When organisations say they manage knowledge, they usually mean they store documents. VirgilLM manages what the documents actually say.
I designed and built VirgilLM to solve a problem that most organisations do not even recognise they have: their own documentation contradicts itself.
Policies conflict with procedures. Summaries drift from the sections they summarise. Terminology shifts meaning between departments. The information is all there, scattered across hundreds of files, and no one can tell which version of the truth is current. People query these documents every day and get confident, well-sourced answers that happen to be wrong, because the source material itself is inconsistent.
Search engines retrieve documents. They do not verify them. VirgilLM does.
What it does
VirgilLM is an enterprise knowledge management platform that processes organisational documents through three specialised analysis pipelines to build a grounded, contradiction-free knowledge base.
The Knowledge pipeline decomposes documents into atomic claims, each a single verifiable assertion with metadata: topic, conditions, source text, language. These claims are embedded as high-dimensional vectors and stored in PostgreSQL with pgvector. When new claims arrive, the system uses k-NN approximate nearest-neighbour search (HNSW indexes, top-40 candidates) to find semantically similar existing claims, then passes each candidate pair to an LLM for verification. The LLM classifies each pair as contradiction, tension, redundancy, or no issue. Only claims with no unresolved contradictions are promoted to active status and used in downstream queries.
The Consistency pipeline works within documents. It extracts discourse units from paragraphs with rich linguistic metadata: attribution, polarity, scope, modality, anchor terms. Then it runs twelve independent candidate generation strategies, six deterministic (same anchor, summary vs. body, rule vs. exception, cross-reference, proximity, conclusion vs. analysis) and six using a combination of LLM-assisted entity normalisation and embedding similarity.
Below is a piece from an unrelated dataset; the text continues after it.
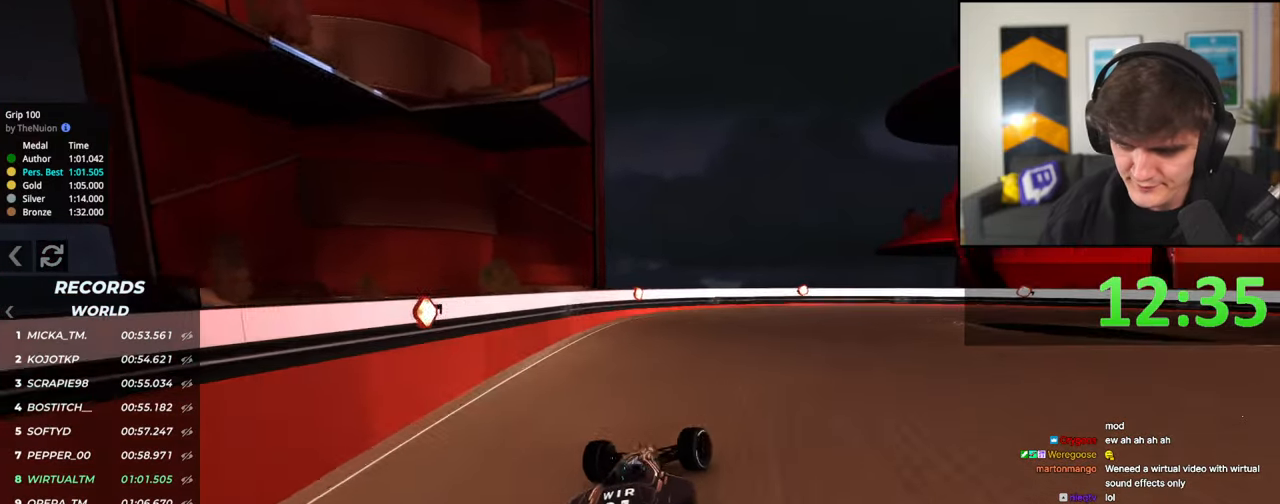
{"keys": ["up"], "events": [[500, "right", "up"]]}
Each candidate pair is verified by an LLM, then subjected to a sceptical review pass by an independent model (Anthropic with extended thinking) that strips confidence scores to avoid confirmation bias and actively tries to reject findings. A final consolidation pass catches semantic duplicates that structural deduplication misses.
The Knowledge Graph pipeline extracts entities and relationships from documents, resolves duplicates via embedding similarity, and produces an interactive graph visualisation.
All three pipelines feed a RAG-powered chatbot that can be embedded on any website, answering questions only from verified, non-contradicted claims with full source attribution.
How it is built
The backend is Rust, built on Axum. The system runs on a dual-database architecture: a local PostgreSQL instance with pgvector handles all analysis data (documents, claims, embeddings, contradictions, discourse units, knowledge graph), while Supabase handles operational concerns (authentication, multi-tenancy, bot configuration, chat persistence, real-time progress updates). Forty-six Deno edge functions manage all administrative operations. The frontend is Astro with React islands.
Document ingestion runs through Azure Document Intelligence for OCR, table extraction, and section detection. Embeddings use Azure OpenAI text-embedding-3-large at 1536 dimensions. The system supports multiple LLM providers through a pluggable trait abstraction, currently Azure OpenAI for extraction and verification, Anthropic for the sceptical review pass.
The architecture enforces clear boundaries. Analysis scales independently of operations. Rate limiting runs at three levels: IP-based, per-bot origin-based, and a global LLM rate limiter. Sessions expire on TTL. All retrieval is tenant-scoped. Results mirror between the two databases at application level, not through cross-database foreign keys.
The design philosophy
VirgilLM is built on a principle that the current AI landscape largely ignores: use each technique for what it is actually good at.
Vector embeddings and k-NN search are fast and cheap. They excel at finding candidates, documents or claims that are semantically close enough to warrant a closer look. They are terrible at reasoning about whether two statements actually contradict each other. An LLM can do that, but running pairwise LLM comparisons across an entire corpus is computationally ruinous.
So the system uses k-NN to narrow the field, then LLMs to reason about what remains. Twelve independent candidate generation strategies ensure recall. A sceptical second-opinion LLM controls precision. The pipeline does not trust any single technique to carry the full weight of the problem.
This is not a prompt and a prayer. It is engineered verification with layered fallbacks, where traditional AI techniques and large language models each do the work they were designed for.
What this taught me
- The most effective AI systems are not the ones that use the most advanced model. They are the ones that use the right model at the right stage. k-NN for candidate generation, LLMs for semantic verification, a second independent LLM for sceptical review. Each layer exists because the one before it is not sufficient on its own.
- The contradiction problem in organisational knowledge is invisible until you build the tool to detect it. Every corpus I have processed has produced findings. Every single one. The scale of the problem is hidden precisely because no one looks.
- Rust is the right choice for a system that processes documents at scale, manages concurrent LLM calls, and must not lose data between pipeline stages. The language forces you to handle every edge case the type system can express. That discipline is not overhead. It is the architecture.
Agentic AI built on craft, not vibes. Every technique earns its place, or it does not ship.